Task to complete:
This exercise calls for a copy of every line in the listing below that carries the word "CROSS".

Entries shown:
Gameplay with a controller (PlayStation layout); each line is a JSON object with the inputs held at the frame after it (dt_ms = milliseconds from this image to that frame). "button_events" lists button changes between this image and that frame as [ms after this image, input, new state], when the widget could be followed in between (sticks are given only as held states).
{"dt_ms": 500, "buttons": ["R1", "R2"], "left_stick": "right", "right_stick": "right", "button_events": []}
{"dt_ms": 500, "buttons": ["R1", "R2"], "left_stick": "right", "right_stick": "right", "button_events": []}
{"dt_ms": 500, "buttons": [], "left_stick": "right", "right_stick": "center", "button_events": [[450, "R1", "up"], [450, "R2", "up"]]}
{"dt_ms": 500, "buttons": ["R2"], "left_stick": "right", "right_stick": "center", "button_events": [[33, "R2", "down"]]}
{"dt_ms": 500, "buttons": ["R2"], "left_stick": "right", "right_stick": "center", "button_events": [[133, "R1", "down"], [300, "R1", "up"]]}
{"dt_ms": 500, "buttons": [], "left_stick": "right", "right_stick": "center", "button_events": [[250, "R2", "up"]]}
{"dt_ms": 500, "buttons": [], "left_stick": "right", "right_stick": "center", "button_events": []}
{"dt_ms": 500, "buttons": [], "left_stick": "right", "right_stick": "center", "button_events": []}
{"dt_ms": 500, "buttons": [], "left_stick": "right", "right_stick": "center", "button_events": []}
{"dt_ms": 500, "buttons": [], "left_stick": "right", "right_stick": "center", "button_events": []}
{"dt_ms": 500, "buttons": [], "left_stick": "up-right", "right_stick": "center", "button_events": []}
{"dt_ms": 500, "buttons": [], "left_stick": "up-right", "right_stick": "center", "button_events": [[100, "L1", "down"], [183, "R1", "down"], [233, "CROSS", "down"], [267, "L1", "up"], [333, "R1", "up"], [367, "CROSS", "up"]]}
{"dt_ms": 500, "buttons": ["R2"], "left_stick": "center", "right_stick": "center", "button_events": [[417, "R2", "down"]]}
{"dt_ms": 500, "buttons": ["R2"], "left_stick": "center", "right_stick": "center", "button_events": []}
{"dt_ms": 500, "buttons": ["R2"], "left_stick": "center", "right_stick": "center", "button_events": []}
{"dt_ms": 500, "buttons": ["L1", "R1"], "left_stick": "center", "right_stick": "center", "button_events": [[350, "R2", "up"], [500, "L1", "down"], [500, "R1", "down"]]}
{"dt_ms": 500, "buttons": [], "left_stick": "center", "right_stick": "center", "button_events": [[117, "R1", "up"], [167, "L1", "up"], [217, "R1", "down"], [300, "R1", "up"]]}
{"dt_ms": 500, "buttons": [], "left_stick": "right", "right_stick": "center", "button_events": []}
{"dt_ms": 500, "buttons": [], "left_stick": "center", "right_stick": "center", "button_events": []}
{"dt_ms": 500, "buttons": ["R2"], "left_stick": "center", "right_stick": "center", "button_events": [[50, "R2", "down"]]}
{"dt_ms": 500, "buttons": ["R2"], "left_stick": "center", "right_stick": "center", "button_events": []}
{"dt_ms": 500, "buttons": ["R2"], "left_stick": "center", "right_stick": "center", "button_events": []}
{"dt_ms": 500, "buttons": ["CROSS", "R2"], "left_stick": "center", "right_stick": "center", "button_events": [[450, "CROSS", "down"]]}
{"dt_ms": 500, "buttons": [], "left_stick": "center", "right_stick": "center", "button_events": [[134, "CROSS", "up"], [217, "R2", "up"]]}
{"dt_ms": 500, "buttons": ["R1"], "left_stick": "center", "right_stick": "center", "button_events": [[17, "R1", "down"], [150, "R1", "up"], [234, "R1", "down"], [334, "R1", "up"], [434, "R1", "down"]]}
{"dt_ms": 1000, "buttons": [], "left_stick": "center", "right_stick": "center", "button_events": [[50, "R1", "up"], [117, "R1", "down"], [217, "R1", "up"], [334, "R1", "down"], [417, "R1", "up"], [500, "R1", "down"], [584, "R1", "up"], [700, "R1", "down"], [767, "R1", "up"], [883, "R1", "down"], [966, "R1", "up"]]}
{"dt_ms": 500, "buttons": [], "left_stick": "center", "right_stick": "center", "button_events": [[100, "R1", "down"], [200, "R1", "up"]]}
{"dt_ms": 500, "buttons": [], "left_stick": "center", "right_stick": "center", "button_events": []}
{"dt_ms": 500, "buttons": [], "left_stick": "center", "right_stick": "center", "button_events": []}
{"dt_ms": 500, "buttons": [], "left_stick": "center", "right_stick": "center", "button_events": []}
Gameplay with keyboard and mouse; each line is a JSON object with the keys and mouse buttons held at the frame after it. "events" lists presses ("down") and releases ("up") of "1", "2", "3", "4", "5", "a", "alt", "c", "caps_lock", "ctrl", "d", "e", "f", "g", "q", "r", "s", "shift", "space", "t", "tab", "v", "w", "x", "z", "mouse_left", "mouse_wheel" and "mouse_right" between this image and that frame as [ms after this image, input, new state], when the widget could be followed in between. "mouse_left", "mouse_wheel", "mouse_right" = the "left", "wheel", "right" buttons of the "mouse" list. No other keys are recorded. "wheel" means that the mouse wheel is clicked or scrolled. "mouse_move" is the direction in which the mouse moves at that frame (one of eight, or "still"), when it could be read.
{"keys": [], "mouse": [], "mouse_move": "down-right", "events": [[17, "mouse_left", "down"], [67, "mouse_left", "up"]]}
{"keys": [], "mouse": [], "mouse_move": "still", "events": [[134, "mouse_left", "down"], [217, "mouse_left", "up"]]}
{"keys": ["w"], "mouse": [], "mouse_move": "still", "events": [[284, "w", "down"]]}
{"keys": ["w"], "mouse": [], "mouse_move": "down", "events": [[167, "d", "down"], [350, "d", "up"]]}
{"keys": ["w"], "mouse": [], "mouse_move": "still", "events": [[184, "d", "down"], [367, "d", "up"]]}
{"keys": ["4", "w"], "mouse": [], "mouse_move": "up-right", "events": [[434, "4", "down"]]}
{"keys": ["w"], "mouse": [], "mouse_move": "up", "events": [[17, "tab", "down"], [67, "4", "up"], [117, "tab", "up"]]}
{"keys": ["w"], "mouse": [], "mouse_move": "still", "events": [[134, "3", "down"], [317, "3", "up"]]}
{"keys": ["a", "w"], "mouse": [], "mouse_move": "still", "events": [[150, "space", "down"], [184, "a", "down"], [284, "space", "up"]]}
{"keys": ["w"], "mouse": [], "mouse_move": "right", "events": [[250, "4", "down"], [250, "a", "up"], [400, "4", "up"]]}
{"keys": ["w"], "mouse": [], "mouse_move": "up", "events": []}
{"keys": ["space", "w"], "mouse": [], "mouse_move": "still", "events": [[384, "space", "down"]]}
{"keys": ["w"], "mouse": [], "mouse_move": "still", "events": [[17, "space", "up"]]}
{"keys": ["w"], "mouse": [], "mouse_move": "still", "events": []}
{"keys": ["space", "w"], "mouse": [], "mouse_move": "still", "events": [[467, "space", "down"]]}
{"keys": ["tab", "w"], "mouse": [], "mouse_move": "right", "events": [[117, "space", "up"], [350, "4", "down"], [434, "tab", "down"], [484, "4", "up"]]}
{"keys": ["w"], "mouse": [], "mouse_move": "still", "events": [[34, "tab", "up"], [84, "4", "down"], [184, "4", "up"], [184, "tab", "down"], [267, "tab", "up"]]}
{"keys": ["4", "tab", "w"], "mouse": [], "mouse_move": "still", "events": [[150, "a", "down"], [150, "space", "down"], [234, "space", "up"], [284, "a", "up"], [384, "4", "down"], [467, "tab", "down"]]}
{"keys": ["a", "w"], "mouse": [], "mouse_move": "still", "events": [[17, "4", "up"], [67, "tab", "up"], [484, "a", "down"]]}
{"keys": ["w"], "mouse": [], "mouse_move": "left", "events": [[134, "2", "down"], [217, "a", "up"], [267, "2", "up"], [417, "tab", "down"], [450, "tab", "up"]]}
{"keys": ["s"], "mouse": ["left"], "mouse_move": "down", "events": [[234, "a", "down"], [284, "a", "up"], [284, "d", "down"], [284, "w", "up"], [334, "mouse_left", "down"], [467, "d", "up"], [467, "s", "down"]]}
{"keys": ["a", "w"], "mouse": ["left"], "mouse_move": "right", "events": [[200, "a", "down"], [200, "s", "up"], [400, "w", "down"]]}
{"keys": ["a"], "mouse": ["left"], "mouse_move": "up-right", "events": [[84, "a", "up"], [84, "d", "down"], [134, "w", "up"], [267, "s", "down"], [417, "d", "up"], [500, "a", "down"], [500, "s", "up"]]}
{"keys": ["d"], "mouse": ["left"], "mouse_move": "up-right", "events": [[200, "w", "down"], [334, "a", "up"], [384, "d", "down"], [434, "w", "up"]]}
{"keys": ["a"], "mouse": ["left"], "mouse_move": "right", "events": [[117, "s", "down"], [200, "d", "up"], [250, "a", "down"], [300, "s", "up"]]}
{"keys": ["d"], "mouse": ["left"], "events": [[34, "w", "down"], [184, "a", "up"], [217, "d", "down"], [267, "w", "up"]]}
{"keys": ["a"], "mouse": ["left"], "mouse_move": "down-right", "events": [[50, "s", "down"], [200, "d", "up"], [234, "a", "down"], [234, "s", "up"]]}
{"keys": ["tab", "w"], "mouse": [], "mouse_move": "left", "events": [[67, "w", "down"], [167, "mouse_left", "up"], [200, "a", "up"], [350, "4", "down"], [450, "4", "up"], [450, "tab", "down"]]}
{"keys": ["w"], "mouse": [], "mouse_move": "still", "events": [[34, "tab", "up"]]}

Solution below:
{"dt_ms": 500, "buttons": [], "left_stick": "up-right", "right_stick": "center", "button_events": [[100, "L1", "down"], [183, "R1", "down"], [233, "CROSS", "down"], [267, "L1", "up"], [333, "R1", "up"], [367, "CROSS", "up"]]}
{"dt_ms": 500, "buttons": ["CROSS", "R2"], "left_stick": "center", "right_stick": "center", "button_events": [[450, "CROSS", "down"]]}
{"dt_ms": 500, "buttons": [], "left_stick": "center", "right_stick": "center", "button_events": [[134, "CROSS", "up"], [217, "R2", "up"]]}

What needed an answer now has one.